• Tanweer Dar


Some people say you should never meet your heroes (as you'll only be disappointed), and yet others don't think we should have them at all. Whatever your opinion on the matter, heroes and heroism have certainly been brought to the forefront of discussion in recent times, be they fictional or in the real world.

With the ubiquitous nature of social media, the cult of celebrity is certainly stronger than ever. Whether lionising individuals or cancelling them, the masses seem keen to build up and knock down heroes in equal measure. In entertainment, too, fictional superheroes have seen an enormous resurgence. Clearly they represent something that people want, or perhaps even need.

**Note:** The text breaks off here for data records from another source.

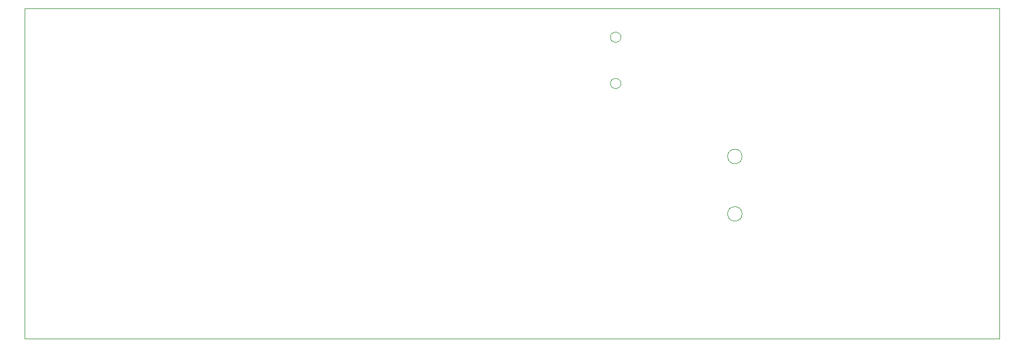
<source format=gbr>
G04 (created by PCBNEW (2013-07-07 BZR 4022)-stable) date 2015-03-02 11:41:07 PM*
%MOIN*%
G04 Gerber Fmt 3.4, Leading zero omitted, Abs format*
%FSLAX34Y34*%
G01*
G70*
G90*
G04 APERTURE LIST*
%ADD10C,0.00590551*%
%ADD11C,0.00393701*%
%ADD12C,4.72441e-006*%
G04 APERTURE END LIST*
G54D10*
G54D11*
X108267Y-62992D02*
X50196Y-62992D01*
X108267Y-43307D02*
X108267Y-62992D01*
X50196Y-43307D02*
X108267Y-43307D01*
X50196Y-62992D02*
X50196Y-43307D01*
G54D12*
X92933Y-55562D02*
G75*
G03X92933Y-55562I-433J0D01*
G74*
G01*
X92933Y-52137D02*
G75*
G03X92933Y-52137I-433J0D01*
G74*
G01*
X85714Y-45025D02*
G75*
G03X85714Y-45025I-314J0D01*
G74*
G01*
X85714Y-47785D02*
G75*
G03X85714Y-47785I-314J0D01*
G74*
G01*
M02*

</source>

Alongside contemporary, historical and mythical heroes of fame, there exist a great many unsung heroes who perhaps have a more profound impact on our lives. From our parents and carers and friends to our teachers and doctors, from nurses and firefighters to journalists and activists, from those who work with the most vulnerable to the most vulnerable themselves, who survive and struggle and succeed against all of the odds - there are innumerable sources of inspiration on our doorstep.

So, what really makes a hero?

Of the people that participated in a poll I carried out on Twitter, 60% said that they had heroes and 40% said that they didn't. Some commented on their heroes. They ranged from Mahatma Gandhi and Nelson Mandela to Elon Musk and parents. One which stood out to me was:

Everyone who sees someone more vulnerable than them and sees an opportunity to help not to exploit.

There were also those who explained why they didn't have heroes:

There are and have been amazing people on this planet. I admire them for their deeds and for standing against injustice. I doubt they'd want the title 'Hero'. They were doing what was necessary in their eyes at the time. The word 'Hero' is misused far too often.

I suppose that heroism, like beauty, lies in the eyes of the beholder. One person's hero may not seem worthy to another.

Personally, I do have heroes. But I try to remember, above all else, that they are only human. In some ways this makes them all the more heroic, but it also serves as a reminder that they are flawed and imperfect and, in essence, just like the rest of us. That is both inspiring as well as grounding.